Is this a bug or is my understanding incorrect and planar reflecitons still somehow use resources even when not updating?
So you are correct that it is taking up around ~15% even when not active. This is expected and highlighted in the tooltip of the global clip plane setting. The cost to render the Planar Reflection Actor comes directly from what’s currently being rendered in the level. Scenes that are triangle and draw call heavy will suffer the most performance issues when this feature is enabled because those costs don’t scale with ScreenPercentage.
As shown, the beautiful reflections of the 3rd person character and the clouds update in real-time when running around. I would expect this not to happen because “Capture every frame” is turned off. Am I mistaken, and “Capture every frame” means something else?
Also, one would expect the “BasePass triangle cost” to increase by 15% (it probably does), even if the planar reflections are not updated (due to cost of global clip plane, as stated). But the entire base pass is 0.35 ms in my test, and the PlanarReflection.renderScene is 1.82 ms. This still seems like the planar reflections are capturing the scene on every frame.
So I think this issue is actually not resolved, sadly. Any more input?
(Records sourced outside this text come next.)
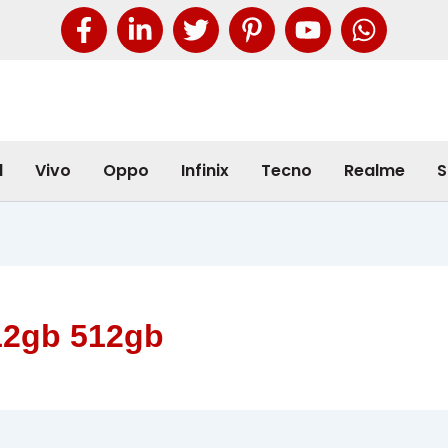
l
Vivo
Oppo
Infinix
Tecno
Realme
S
12gb 512gb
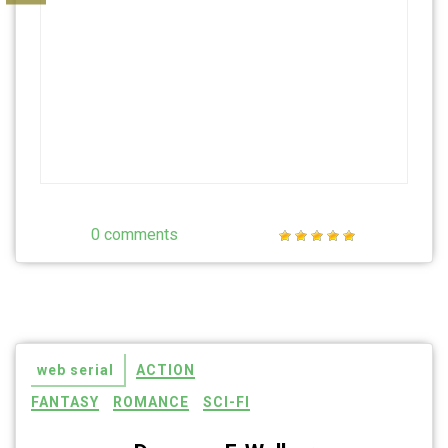
0 comments
web serial
ACTION
FANTASY
ROMANCE
SCI-FI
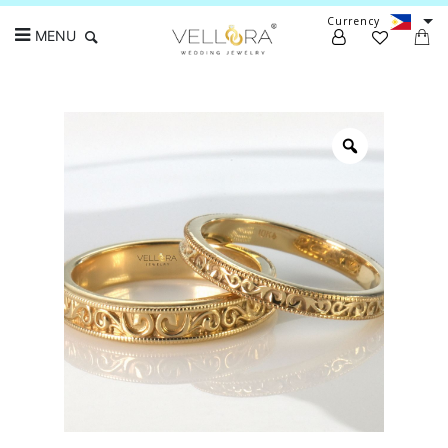
Currency
MENU
Search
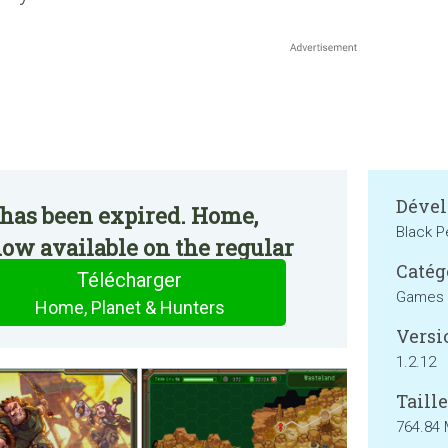
Dével
 has been expired. Home,
Black P
now available on the regular
Catég
Télécharger
Games
Home, Planet & Hunters
Versi
1.2.12
Taille
764.84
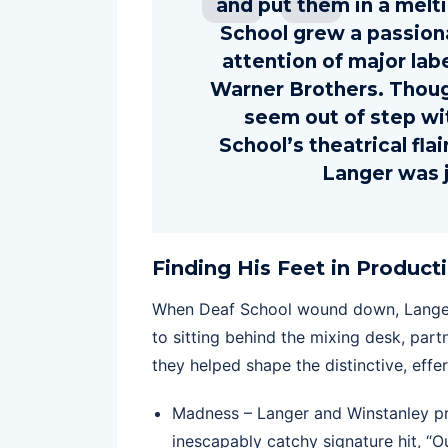
and put them in a melt
School grew a passiona
attention of major lab
Warner Brothers. Thou
seem out of step wi
School’s theatrical fl
Langer was j
Finding His Feet in Product
When Deaf School wound down, Langer s
to sitting behind the mixing desk, part
they helped shape the distinctive, effe
Madness – Langer and Winstanley pr
inescapably catchy signature hit, “O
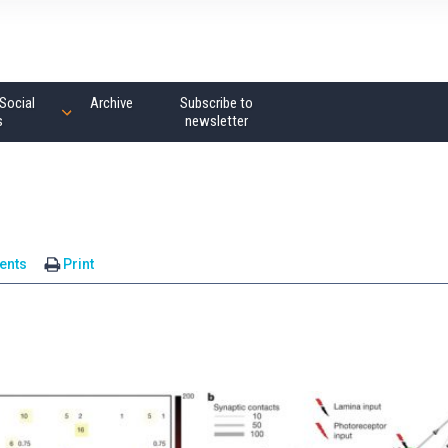
Social
Archive
Subscribe to
s
newsletter
ents
Print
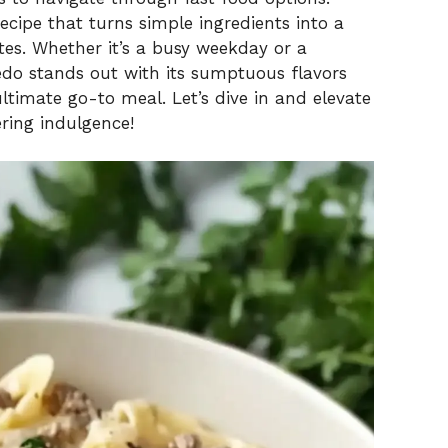
g recipe that turns simple ingredients into a
es. Whether it’s a busy weekday or a
redo stands out with its sumptuous flavors
ltimate go-to meal. Let’s dive in and elevate
ring indulgence!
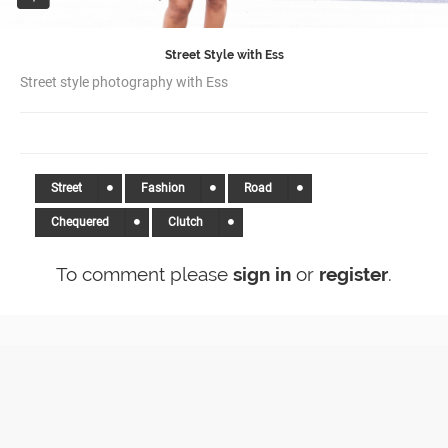
Street Style with Ess
Street style photography with Ess
Street
Fashion
Road
Chequered
Clutch
To comment please
sign in
or
register
.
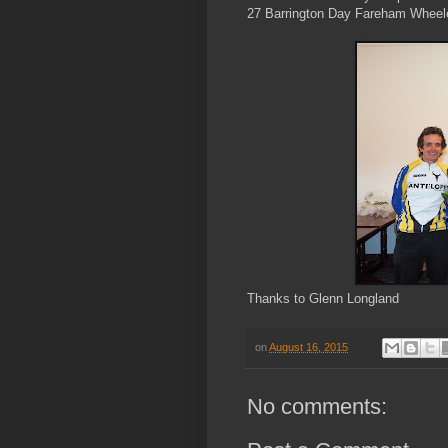
27 Barrington Day Fareham Wheel
Thanks to Glenn Longland
on
August 16, 2015
No comments:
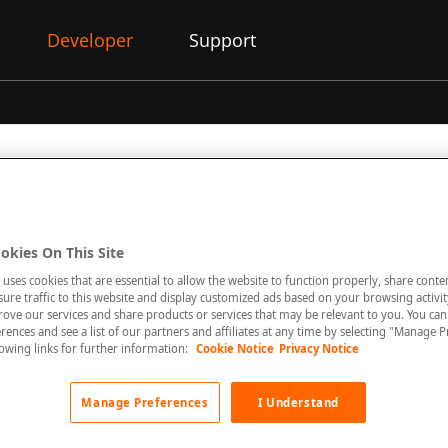
Developer
Support
okies On This Site
 uses cookies that are essential to allow the website to function properly, share conte
unt must be enabled for this feature.
re traffic to this website and display customized ads based on your browsing activity
rove our services and share products or services that may be relevant to you. You ca
rences and see a list of our partners and affiliates at any time by selecting "Manage P
llowing links for further information:
Cookie Notice
Privacy Notice
orted for limited acquirers in Germany.
Manage Preferences
I Understand
on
Hello again . I just got a notification saying that you marked your own answer as accepted, which I don’t agree with as the poster. Seems I don’t have permission to undo it either. Did you read my follow-up testing and questions above? Did any new information surface that I’m not aware of?
How would you expect planar reflections to behave if you didn’t have them update every frame? Do you have a fixed camera? Because they’d be stuck in place and wouldn’t move if they didn’t update. They don’t work like cubemaps.
Ah thanks duke22! That explains alot, I didn’t think it had to update to account for camera position (so I did think it worked like a “prettier cubemap” I guess). Was expecting unticking the checkbox to simply make it static, ie not show moving objects. Now I get it. There’s still a question why there’s a checkbox like that (“update every frame”) and if it does anything, but not a big deal. Any guess? Does it normally update less often?